GLENN: That's stupid.
ARENDS: Yeah, the only people -- I do think there's a lot of people in the media who just do not seem to have a very high opinion of ordinary people.
ARENDS: The only people racing down to Costco screaming oh, my God, at the top of their voice are news crews looking for nonexistent food riots. But the point is, you know, it is sound, you know, household finance to make sure that you, you know, buy in bulk and to prebuy. And the fact is that you are -- you know, you are taking money out of an account that's earning 2% after tax and you are buying food that would otherwise go up 10%. So it sounds -- I think people still have difficulty getting their head around an inflationary environment and I think there is -- you know, we had 20, 25 years maybe, the Eighties and the Nineties were pretty good, inflation came down, a lot of things were cheap, gasoline was cheap and people got used to an environment where things got cheaper and cheaper. And the fact is the economics, the big picture suggests that food is going to get more and more expensive because it's essentially very similar to what happened -- what has happened to oil, which is that you have hundreds of millions of people across Asia moving from a peasant economy to a middle class industrial economy every year.
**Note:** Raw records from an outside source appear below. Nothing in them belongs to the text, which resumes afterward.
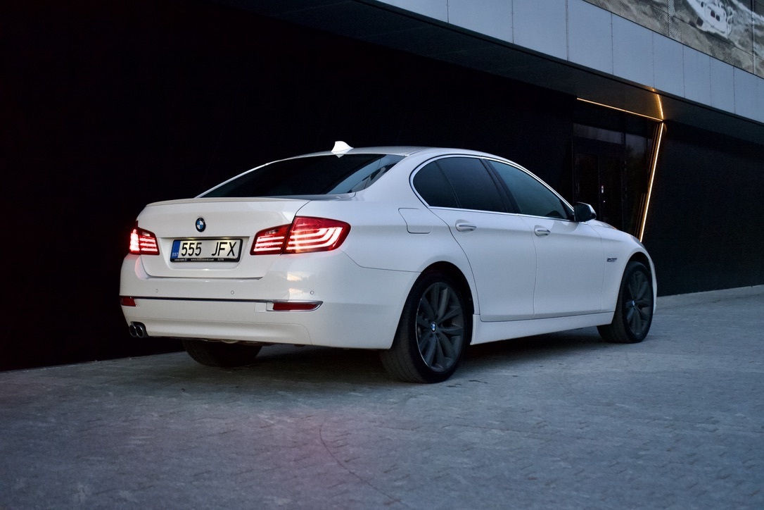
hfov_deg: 39.6
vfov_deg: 27.0
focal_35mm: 50
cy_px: 255
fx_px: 1061
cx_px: 382
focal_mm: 50
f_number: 4.5
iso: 4000
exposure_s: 1/160
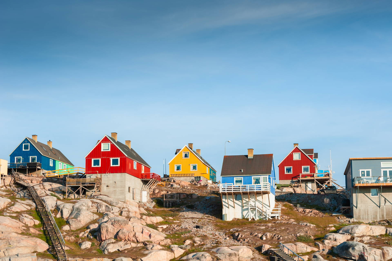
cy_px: 130
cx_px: 196
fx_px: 762
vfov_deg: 19.5
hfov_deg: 28.8
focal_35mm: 70
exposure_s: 1/500
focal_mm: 70
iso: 250
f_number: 9
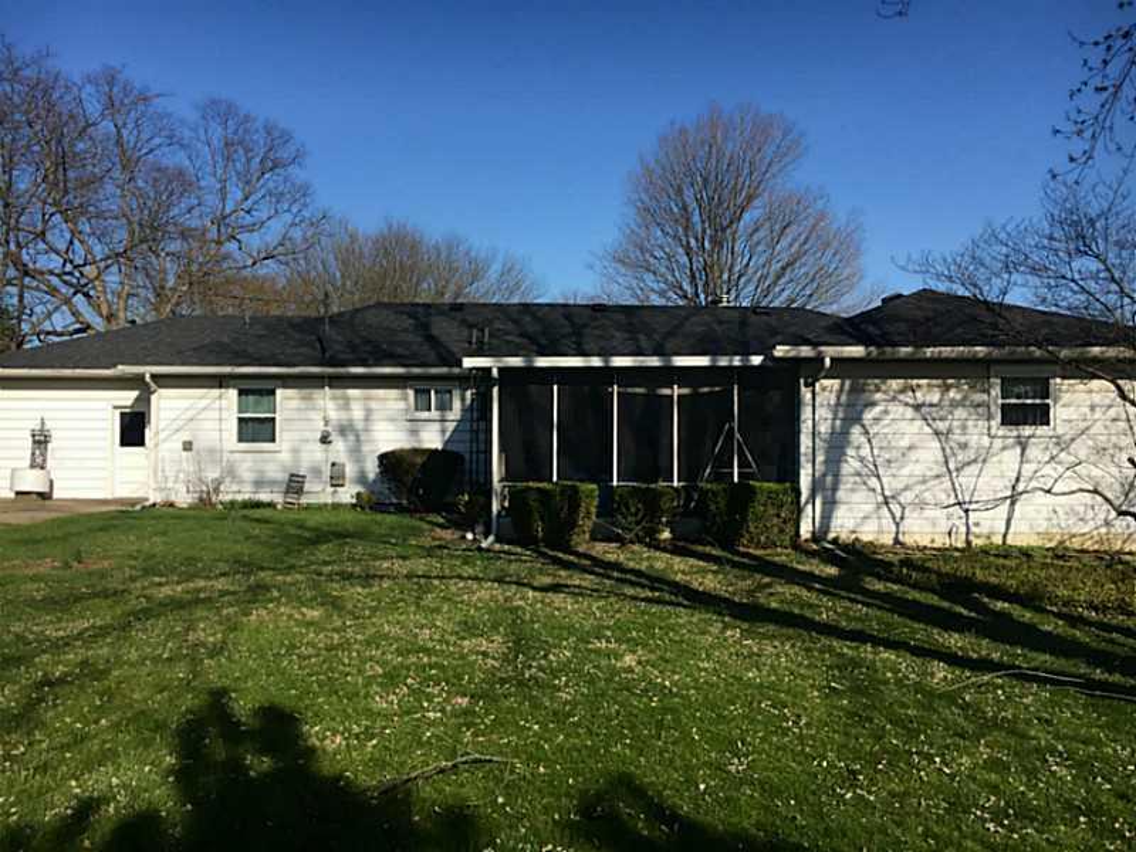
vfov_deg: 48.2
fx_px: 952
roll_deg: -0.2
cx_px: 568
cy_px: 426
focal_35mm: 29
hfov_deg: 61.7
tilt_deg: +0.3
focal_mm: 4.15
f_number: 2.2
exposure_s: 1/1709
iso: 25
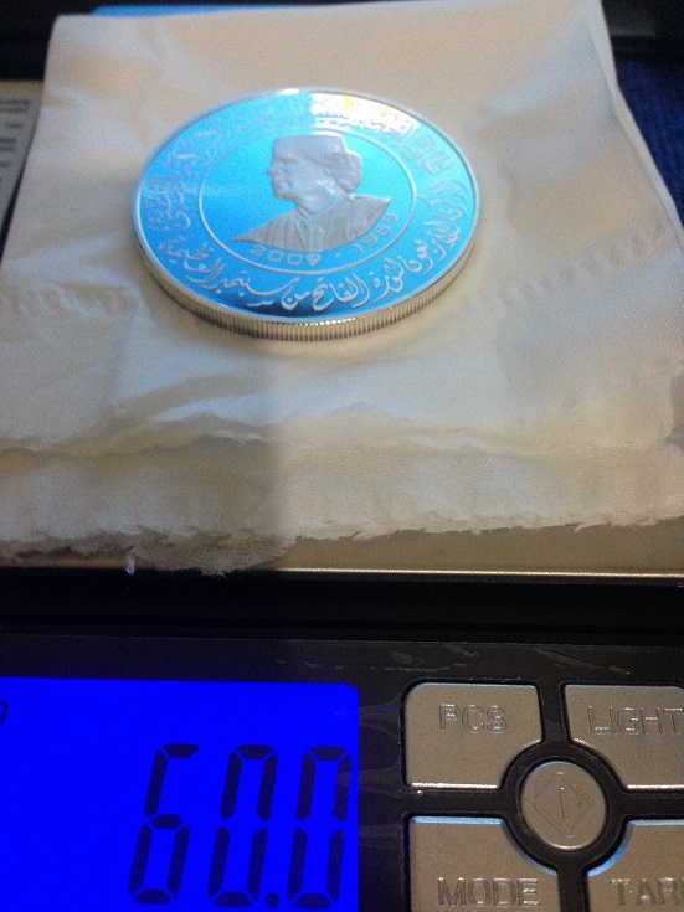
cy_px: 456
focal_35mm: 33
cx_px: 342
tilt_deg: -54.3
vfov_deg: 55.4
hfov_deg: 42.9
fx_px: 870
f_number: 2.4
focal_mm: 4.12
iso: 250
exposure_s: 1/20
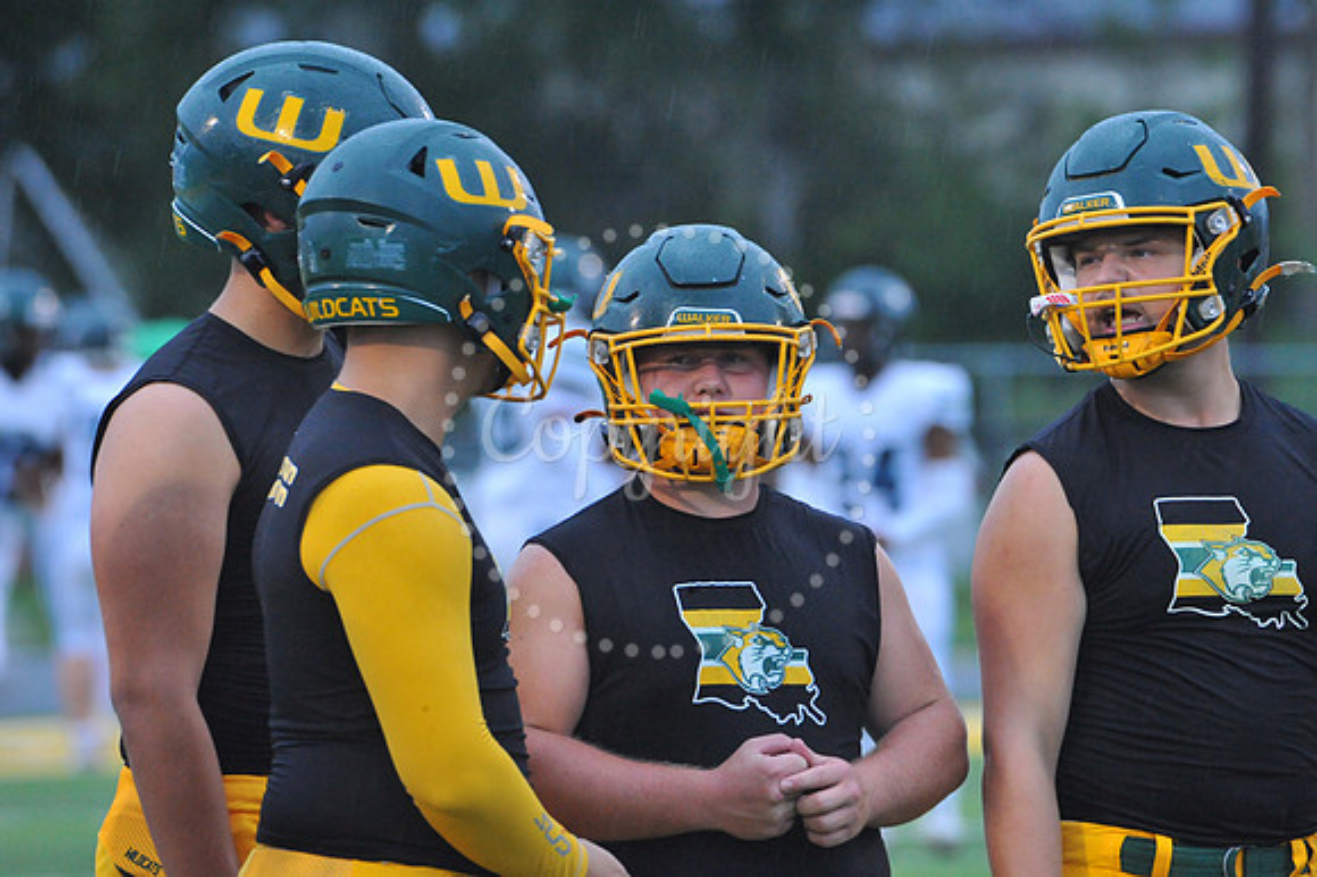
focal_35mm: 600
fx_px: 21937
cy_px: 438
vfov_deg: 2.3
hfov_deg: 3.4
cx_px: 658
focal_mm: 600
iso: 5000
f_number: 13
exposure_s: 1/160
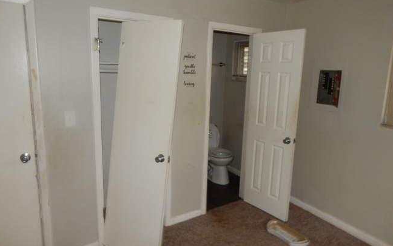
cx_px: 196
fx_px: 257
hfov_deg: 74.8
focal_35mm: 24
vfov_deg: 51.1
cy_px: 117
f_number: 3
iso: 200
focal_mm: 4
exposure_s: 1/30
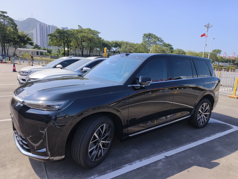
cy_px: 90
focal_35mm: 23
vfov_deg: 58.9
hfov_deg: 73.9
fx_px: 158
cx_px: 119
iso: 72
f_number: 1.75
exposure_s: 1/2014
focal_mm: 5.5
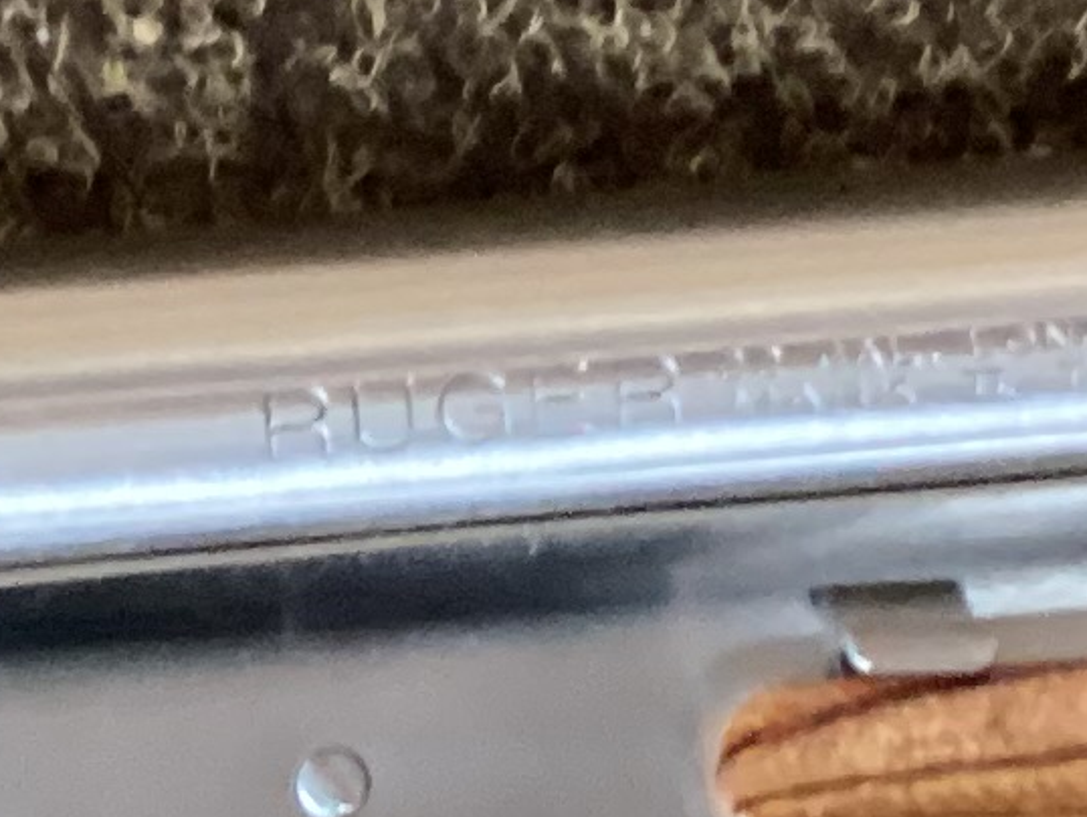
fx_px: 5906
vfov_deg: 7.9
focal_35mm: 188
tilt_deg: -85.4
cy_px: 645
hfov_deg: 10.4
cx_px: 36
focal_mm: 3.3
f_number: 2.4
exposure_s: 1/30
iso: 500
These people are joining the middle class. Not only do they want to heat their homes in winter and air-condition them in summer, not only do they want to drive cars instead of bicycles, they want to eat better food and they want to eat, ironically the interesting thing is they want to eat more beef and that actually, the beef then, the cattle need an awful lot of grain.
ARENDS: And that puts the pressure on grain prices. At the same time, of course, we have the whole biofuel thing which has just come at the worst possible time and that is putting further upward pressure on these prices. The fact is, you know, things like bread or rice in supermarkets may have gone up by, you know, 10% a year the last couple of years. But the raw materials that go into them, the grain and the rice, the rice itself have doubled or tripled on international markets because of all that pressure. And for a while the big food companies have been -- I hate to use the phrase but they've been eating the higher costs. They've been taking the higher costs on the chin. But that's not going to last.
GLENN: That's not going to last.
ARENDS: They are going to have to pass those on to consumers.
GLENN: Especially with just the cost in trucking it now.
GLENN: With oil, you know, I don't think America really -- I think those who have been paying attention know what's coming.
GLENN: And it ain't pretty.
ARENDS: But people look, at some point people are going to start rethinking how they manage their family finances and eventually, eventually it will be the last thing is actually people in Washington, I suspect, will actually sort of understand what's going on.
ARENDS: But families, we've had 20 years of easy credit and easy times and people have to really start rethinking how they manage their own finances in a number of ways, and one of them is, you know, being aware of inflation and being aware that keeping your money in a savings account at this point isn't making any sense. You are losing money. You are losing ground. And prebuying food is a very sensible thing to do. No reason to be crazy and no reason to panic but it's certainly a sensible thing to do in our household budget.
GLENN: Brett Arends, we will see you tonight on TV. Thank you so much, sir.
ARENDS: My pleasure.
GLENN: You bet. Bye-bye. From the Wall Street Journal, load up the pantry is the name of the article.